* [About this exercise] Begin at the top of the records below and print each line exactly until the line containing "場合、お客様情報の全部または一部を公開すること" has been printed; any pictures are to be left out.

----------

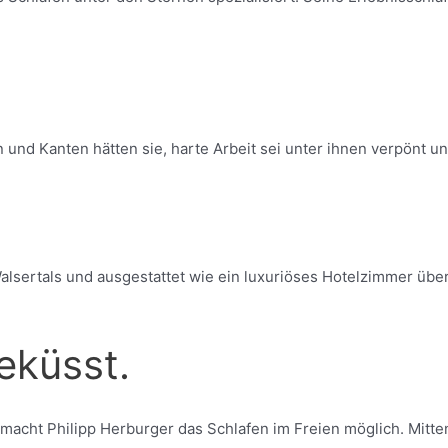
nd Kanten hätten sie, harte Arbeit sei unter ihnen verpönt un
tals und ausgestattet wie ein luxuriöses Hotelzimmer überz
eküsst.
macht Philipp Herburger das Schlafen im Freien möglich. Mitte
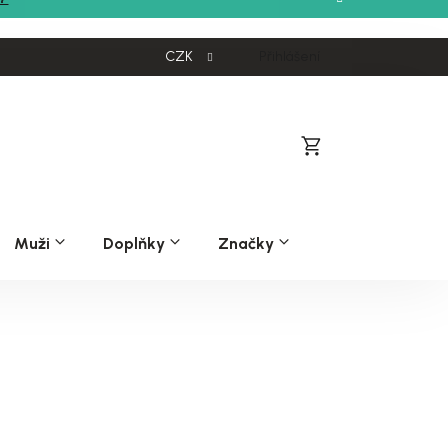
CZK
Přihlášení
Nákupní
košík
Muži
Doplňky
Značky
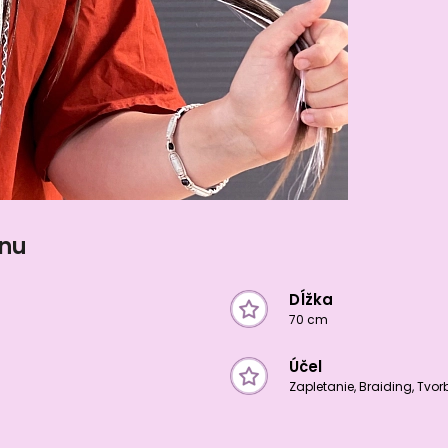
onu
Dĺžka
70 cm
Účel
Zapletanie, Braiding, Tvo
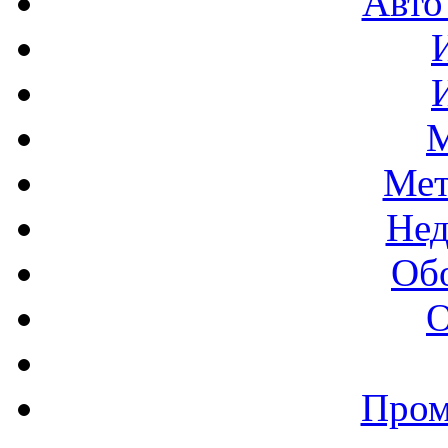
Авто
М
Мет
Нед
Об
О
Пром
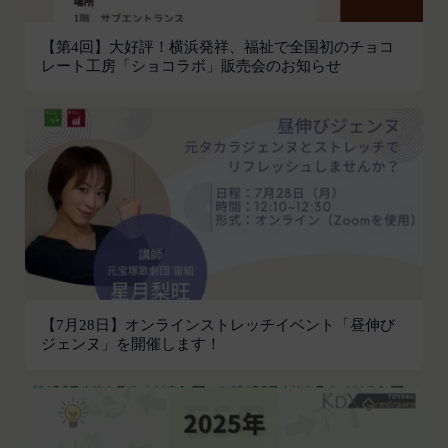
があり、又は現在受けている場合
易の実現のために必要または適切であると判断した
未成年者、成年被後見人、被保佐人又は被補助
場合、お客様情報の全部または一部を公開すること
【第4回】大好評！横浜発祥、福祉で全国初のチョコ
人のいずれかであって、法定代理人、後見人､保
レート工房「ショコラボ」販売会のお知らせ
があります。
佐人又は補助人の同意等を得ていなかった場合
当社は、当社の利用規約の執行、当社の運営または
会員登録の申請に虚偽の事項が含まれている場
お客様の保護のために、開示が合理的に必要である
合
と判断する場合、お客様情報の全部または一部を開
過去に当社との契約に違反した者またはその関
示することがあります。
係者であると当社が判断した場合
売却または合併
反社会的勢力等（暴力団、暴力団員、右翼団
組織再編、合併または譲渡に際し、当社が取得した
体、反社会的勢力、その他これに準ずるものを
個人情報の全部または一部を関係者に移転すること
意味します。以下同じ。）であるまたは資金提
があります。
供その他を通じて反社会的勢力等の維持、運営
委託先等の管理
当社は、業務を委託するため委託先にお客様情報を
もしくは経営に協力もしくは関与する等反社会
【7月28日】オンラインストレッチイベント「昼伸び
提供または開示する場合、当該委託先に対し、適切
的勢力等との何らかの交流もしくは関係を行っ
ジェンヌ」を開催します！
な取扱いおよび保護を行わせ、第三者への開示・提
ていると当社が判断した場合
供および当社の提供目的以外の目的での利用を行わ
その他会員登録が適当でないと当社が判断した
ないよう適切に管理および監督します。
場合
開示・訂正等
第5条（登録内容の変更）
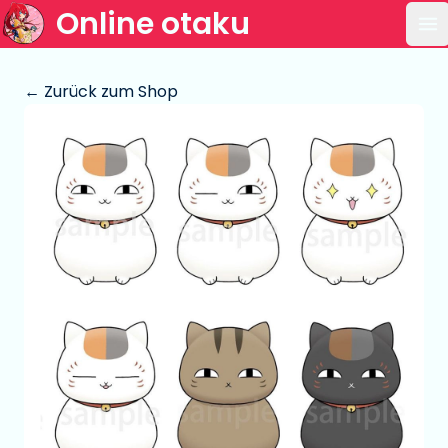
Online otaku
Ha
← Zurück zum Shop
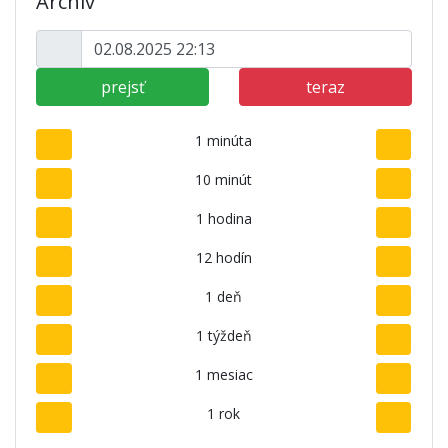
Archív
prejsť
teraz
1 minúta
10 minút
1 hodina
12 hodín
1 deň
1 týždeň
1 mesiac
1 rok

----------

* [Output of the task]
nd Kanten hätten sie, harte Arbeit sei unter ihnen verpönt un
tals und ausgestattet wie ein luxuriöses Hotelzimmer überz
eküsst.
macht Philipp Herburger das Schlafen im Freien möglich. Mitte
CZK
Přihlášení
Nákupní
košík
Muži
Doplňky
Značky
onu
Dĺžka
70 cm
Účel
Zapletanie, Braiding, Tvo
Авто
М
Мет
Нед
Об
О
Пром
があり、又は現在受けている場合
易の実現のために必要または適切であると判断した
未成年者、成年被後見人、被保佐人又は被補助
場合、お客様情報の全部または一部を公開すること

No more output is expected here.